**What is being asked**
In the material below, the lines from the one containing "high-resolution micrograph shows" through the one containing "photomicrograph of neoplastic" are to be given again exactly, ends included, and no others.

■ ■ ■ ■ ■

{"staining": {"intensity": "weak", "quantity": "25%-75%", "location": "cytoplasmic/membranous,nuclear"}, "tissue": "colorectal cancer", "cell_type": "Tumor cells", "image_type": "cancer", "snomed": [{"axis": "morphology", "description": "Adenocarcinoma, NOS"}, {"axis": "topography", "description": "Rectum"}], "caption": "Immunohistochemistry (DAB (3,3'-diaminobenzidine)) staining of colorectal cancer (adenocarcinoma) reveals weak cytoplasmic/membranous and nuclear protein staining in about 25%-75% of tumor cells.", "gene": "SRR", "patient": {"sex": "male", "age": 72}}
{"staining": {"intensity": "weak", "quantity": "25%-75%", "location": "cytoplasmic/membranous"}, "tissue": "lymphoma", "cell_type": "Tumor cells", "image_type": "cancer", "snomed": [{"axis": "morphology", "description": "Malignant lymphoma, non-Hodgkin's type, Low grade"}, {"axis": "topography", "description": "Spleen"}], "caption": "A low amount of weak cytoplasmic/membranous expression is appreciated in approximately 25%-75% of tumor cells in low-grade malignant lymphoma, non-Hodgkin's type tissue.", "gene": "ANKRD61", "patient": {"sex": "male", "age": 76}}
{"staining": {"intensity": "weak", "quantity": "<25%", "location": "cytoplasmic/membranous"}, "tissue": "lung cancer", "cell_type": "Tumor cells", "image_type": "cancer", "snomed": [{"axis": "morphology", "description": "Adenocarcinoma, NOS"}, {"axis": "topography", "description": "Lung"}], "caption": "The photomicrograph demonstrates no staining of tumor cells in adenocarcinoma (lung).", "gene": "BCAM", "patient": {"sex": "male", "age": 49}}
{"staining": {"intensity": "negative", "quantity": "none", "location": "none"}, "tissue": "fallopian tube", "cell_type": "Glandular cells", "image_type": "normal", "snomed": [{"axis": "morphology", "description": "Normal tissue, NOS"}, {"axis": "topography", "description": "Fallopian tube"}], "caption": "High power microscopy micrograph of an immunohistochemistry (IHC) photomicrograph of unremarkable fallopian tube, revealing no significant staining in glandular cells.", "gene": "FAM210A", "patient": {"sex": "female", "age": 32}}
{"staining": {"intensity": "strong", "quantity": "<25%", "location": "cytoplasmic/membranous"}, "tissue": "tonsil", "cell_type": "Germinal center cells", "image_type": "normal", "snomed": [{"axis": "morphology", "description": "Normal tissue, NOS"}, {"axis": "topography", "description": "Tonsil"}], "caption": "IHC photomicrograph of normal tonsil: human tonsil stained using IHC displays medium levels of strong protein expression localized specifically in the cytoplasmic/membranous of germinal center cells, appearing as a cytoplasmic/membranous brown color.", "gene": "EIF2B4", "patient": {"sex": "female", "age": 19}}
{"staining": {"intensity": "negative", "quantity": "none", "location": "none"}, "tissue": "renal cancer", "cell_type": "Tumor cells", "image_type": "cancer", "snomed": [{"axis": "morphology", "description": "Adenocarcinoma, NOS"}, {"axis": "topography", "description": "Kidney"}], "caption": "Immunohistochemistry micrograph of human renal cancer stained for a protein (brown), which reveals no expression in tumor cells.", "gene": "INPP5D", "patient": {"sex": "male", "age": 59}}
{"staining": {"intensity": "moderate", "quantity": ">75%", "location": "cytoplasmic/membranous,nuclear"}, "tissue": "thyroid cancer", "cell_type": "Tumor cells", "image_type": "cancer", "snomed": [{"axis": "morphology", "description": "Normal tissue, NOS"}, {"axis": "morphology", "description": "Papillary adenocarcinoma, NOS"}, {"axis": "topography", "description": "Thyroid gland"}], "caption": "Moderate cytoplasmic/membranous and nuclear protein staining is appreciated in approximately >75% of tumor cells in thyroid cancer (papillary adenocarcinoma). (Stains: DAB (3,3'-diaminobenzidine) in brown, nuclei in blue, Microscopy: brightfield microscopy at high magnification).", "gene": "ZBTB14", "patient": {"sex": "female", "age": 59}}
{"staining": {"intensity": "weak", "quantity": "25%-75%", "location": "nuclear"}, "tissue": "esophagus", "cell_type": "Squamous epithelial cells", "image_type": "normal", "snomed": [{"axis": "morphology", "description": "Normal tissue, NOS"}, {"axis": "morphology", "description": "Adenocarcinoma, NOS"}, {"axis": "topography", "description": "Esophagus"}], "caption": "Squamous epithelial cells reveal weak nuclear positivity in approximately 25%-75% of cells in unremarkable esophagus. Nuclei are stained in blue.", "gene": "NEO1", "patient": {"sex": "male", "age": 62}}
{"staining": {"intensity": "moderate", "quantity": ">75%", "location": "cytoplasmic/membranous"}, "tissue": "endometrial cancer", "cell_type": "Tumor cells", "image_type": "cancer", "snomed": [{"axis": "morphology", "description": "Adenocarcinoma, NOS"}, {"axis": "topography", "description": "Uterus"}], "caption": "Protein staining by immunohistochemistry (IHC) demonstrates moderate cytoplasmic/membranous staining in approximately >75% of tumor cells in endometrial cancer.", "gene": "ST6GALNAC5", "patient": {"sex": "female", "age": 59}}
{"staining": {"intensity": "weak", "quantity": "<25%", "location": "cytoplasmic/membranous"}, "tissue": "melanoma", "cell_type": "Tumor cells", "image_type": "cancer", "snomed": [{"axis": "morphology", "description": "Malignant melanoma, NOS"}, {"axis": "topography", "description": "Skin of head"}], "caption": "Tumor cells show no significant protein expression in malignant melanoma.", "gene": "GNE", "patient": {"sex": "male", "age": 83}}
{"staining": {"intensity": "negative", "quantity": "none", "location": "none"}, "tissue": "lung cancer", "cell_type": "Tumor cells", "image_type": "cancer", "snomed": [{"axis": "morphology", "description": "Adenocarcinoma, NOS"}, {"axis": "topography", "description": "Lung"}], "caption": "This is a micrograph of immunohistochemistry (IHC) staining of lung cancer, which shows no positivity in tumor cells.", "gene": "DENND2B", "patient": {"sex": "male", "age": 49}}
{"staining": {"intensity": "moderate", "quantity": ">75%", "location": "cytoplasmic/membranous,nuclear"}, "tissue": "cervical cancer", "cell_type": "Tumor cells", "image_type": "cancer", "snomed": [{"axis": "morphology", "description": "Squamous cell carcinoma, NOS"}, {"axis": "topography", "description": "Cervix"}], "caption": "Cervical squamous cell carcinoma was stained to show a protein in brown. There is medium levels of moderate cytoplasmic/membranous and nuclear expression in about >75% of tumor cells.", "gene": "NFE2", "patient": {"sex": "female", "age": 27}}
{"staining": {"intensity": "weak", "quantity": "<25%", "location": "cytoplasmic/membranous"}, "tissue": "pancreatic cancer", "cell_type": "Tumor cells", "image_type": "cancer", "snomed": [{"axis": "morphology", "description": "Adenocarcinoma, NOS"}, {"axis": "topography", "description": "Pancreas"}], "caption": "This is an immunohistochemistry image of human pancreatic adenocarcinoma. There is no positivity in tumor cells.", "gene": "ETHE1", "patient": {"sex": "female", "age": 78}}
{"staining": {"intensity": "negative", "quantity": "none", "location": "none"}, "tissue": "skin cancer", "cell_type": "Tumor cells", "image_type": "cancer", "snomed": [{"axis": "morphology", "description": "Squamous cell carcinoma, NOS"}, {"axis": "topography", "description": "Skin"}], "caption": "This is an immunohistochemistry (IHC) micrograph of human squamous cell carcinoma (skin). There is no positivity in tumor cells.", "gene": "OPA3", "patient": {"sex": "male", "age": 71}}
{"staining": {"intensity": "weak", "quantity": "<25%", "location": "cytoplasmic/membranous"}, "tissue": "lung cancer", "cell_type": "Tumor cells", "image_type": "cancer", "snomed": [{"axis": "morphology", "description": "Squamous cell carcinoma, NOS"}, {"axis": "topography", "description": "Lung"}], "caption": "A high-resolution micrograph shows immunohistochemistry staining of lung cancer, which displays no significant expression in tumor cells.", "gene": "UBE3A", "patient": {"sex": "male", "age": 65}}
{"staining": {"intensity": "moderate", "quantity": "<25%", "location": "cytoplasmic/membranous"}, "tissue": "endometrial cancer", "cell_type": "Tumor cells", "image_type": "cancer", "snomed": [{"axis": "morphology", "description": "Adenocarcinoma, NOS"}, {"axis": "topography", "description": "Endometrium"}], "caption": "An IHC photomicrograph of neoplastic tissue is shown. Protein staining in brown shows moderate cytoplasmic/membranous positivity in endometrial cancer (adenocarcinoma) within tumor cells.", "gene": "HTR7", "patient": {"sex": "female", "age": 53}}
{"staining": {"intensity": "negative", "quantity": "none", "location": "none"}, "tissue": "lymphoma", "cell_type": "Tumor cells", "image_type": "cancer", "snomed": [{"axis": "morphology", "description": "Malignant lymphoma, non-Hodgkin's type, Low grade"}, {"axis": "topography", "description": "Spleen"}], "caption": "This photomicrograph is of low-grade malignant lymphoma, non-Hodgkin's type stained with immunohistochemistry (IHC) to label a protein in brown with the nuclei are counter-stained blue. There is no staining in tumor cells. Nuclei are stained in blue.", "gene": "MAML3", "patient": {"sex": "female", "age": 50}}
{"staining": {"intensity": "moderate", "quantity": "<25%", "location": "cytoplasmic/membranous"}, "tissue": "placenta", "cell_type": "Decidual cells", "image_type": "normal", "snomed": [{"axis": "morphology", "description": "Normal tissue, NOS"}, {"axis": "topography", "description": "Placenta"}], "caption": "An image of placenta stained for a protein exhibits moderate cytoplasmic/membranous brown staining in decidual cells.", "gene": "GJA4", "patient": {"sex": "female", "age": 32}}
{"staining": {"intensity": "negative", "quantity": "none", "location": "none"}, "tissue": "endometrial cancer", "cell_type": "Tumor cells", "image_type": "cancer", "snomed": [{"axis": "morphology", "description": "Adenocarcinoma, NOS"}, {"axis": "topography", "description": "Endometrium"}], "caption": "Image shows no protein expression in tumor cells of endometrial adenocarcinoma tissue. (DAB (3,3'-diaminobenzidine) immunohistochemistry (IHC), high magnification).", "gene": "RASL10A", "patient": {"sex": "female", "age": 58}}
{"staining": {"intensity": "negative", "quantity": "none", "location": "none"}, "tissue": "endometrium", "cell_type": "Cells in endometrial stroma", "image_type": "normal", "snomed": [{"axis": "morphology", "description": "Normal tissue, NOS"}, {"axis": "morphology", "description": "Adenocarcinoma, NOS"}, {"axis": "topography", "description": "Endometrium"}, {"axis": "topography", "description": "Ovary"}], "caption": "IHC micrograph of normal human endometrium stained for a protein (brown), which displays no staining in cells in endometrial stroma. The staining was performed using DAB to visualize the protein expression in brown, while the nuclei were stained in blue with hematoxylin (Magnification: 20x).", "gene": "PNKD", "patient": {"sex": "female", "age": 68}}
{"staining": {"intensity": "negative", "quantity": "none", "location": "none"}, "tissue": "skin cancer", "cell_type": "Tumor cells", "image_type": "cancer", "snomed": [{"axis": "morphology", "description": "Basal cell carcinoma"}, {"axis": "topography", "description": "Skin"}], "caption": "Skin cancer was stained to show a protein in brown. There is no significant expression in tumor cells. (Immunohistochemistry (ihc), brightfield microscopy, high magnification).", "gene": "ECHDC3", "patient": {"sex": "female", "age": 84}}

■ ■ ■ ■ ■

**Solution to the problem**
{"staining": {"intensity": "weak", "quantity": "<25%", "location": "cytoplasmic/membranous"}, "tissue": "lung cancer", "cell_type": "Tumor cells", "image_type": "cancer", "snomed": [{"axis": "morphology", "description": "Squamous cell carcinoma, NOS"}, {"axis": "topography", "description": "Lung"}], "caption": "A high-resolution micrograph shows immunohistochemistry staining of lung cancer, which displays no significant expression in tumor cells.", "gene": "UBE3A", "patient": {"sex": "male", "age": 65}}
{"staining": {"intensity": "moderate", "quantity": "<25%", "location": "cytoplasmic/membranous"}, "tissue": "endometrial cancer", "cell_type": "Tumor cells", "image_type": "cancer", "snomed": [{"axis": "morphology", "description": "Adenocarcinoma, NOS"}, {"axis": "topography", "description": "Endometrium"}], "caption": "An IHC photomicrograph of neoplastic tissue is shown. Protein staining in brown shows moderate cytoplasmic/membranous positivity in endometrial cancer (adenocarcinoma) within tumor cells.", "gene": "HTR7", "patient": {"sex": "female", "age": 53}}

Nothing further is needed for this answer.